E’ tempo di attualizzare i paradigmi, i concetti e le parole che si usano e tradurre ciò in scelte e pratiche conseguenti.

Il fallimento della strategia assistenziale obbliga alla cancellazione (o a un uso più limitato e meglio definito)  delle parole “aiuto”, “sviluppo” o alle definizioni territoriali di “Sud del mondo”, “Terzo Mondo”, ecc. che fanno parte di un epoca che non esiste più e che solo l’accidia intellettuale e il dilettantismo di tanti  ne impone ancora una ampio e scellerato uso nei mezzi di comunicazione sociale.

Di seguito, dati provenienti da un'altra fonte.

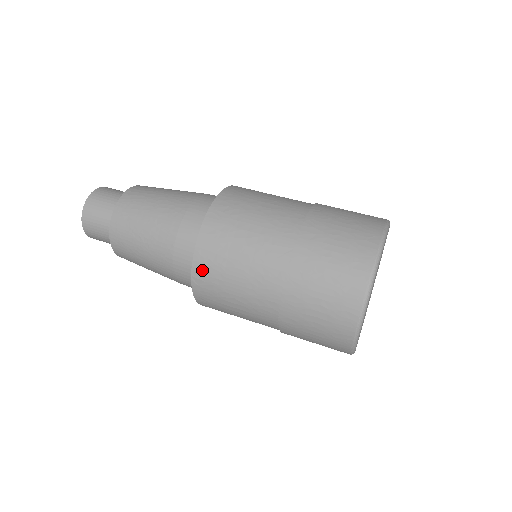
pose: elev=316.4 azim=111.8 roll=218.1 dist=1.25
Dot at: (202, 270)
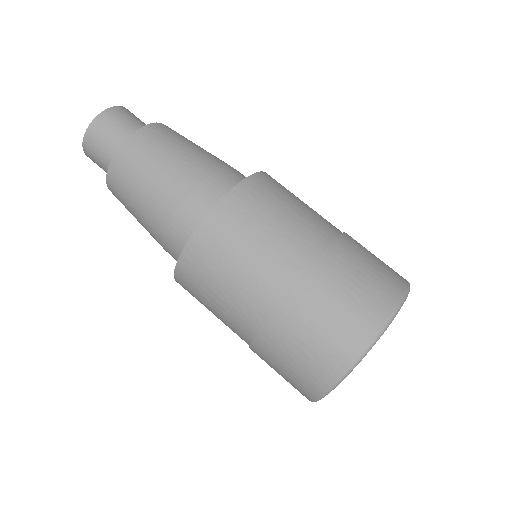
Dot at: (201, 245)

•    La Legge 49/87 non è mai stata applicata pienamente  ed oggi è indispensabile il suo superamento.

Nella proposta di Legge Tonini/Mantica  si definisce una diversità di funzioni tra :
 
•    Supervisione e controllo politico che spetta al  Parlamento
•    Indirizzo e controllo  operativo che spetta al  Ministero degli Esteri e della cooperazione internazionale
•    Gestione operativa affidata a una Agenzia esterna di diritto pubblico.
In passato l’incapacità di trovare una mediazione alta possibile tra i diversi interessi ha portato al blocco e allo svuotamento quasi totale del settore  e sono rimaste solo macerie e poco altro.

La politica non ritiene prioritario il tema e lo affida a un confronto marginale e di poco rilievo istituzionale.

In Parlamento pochi deputati e senatori se ne occupano occasionalmente  senza essere riusciti ad ottenere il risultato di una nuova normativa di orientamento subendo le decisioni prese dall’Unione Europea (e dall’OCSE) e assumendo in parte gli obiettivi  del Millennio delle Nazioni Unite per la propaganda.

Il risultato è che oggi ci troviamo senza risorse disponibili (la cooperazione bilaterale pubblica è azzerata) , le Unità Tecniche (Centrale e Locali) svuotate di personale e di competenze; i diplomatici sotto attacco e chiamati a un ruolo di rappresentanza nelle istanze multilaterali da posizioni di debolezza e senza potere contrattuale.

Un rilancio positivo della cooperazione internazionale passa per alcune decisioni strategiche che devono essere assunte da tutti i soggetti coinvolti:

•    Concepire prioritariamente la cooperazione come processo sistematico e coerente per la globalizzazione dei diritti umani e lo sviluppo umano sostenibile.
•    Riconoscere nelle Nazioni Unite rinnovate il punto di riferimento per il coordinamento sistematico, operativo e per lo spazio di confronto in cui rafforzare il multilateralismo democratico. Il sistema ONU deve diventare il  fiduciario di tutte le entità governative e delle società civili planetarie per il governo globale, la prevenzione dei conflitti, la concertazione e partecipazione che devono caratterizzare la buona cooperazione.
•    Superare la frammentarietà e il progettismo per realizzare programmi strategici in accordo agli obiettivi proclamati nella Dichiarazione del Millennio, aggiornandoli criticamente sulla base delle esperienze fatte.
•    Mantenere gli impegni assunti per destinare le risorse necessarie per la lotta alla povertà e lo sviluppo umano globale: destinare a tali attività almeno lo 0,7 % del PIL dei paesi ricchi.
•    Favorire le azioni capillare e locali, coinvolgendo direttamente le comunità locali come protagoniste principali per la promozione della Cooperazione Decentrata e i partenariati territoriali.
•    Assumere le indicazioni date nella valutazione fatta dall’OCSE .
•    Riconoscere la molteplicità degli attori nel settore della cooperazione internazionale costituendo un sistema Italia capace di confrontarsi con l’Europa e con il mondo.
•    Il passaggio da una visione di sviluppo meramente quantitativo (l’aumento delle ricchezze porterà benessere a tutti) a una visione qualitativa (rispetto dei diritti umani e sviluppo umano sostenibile).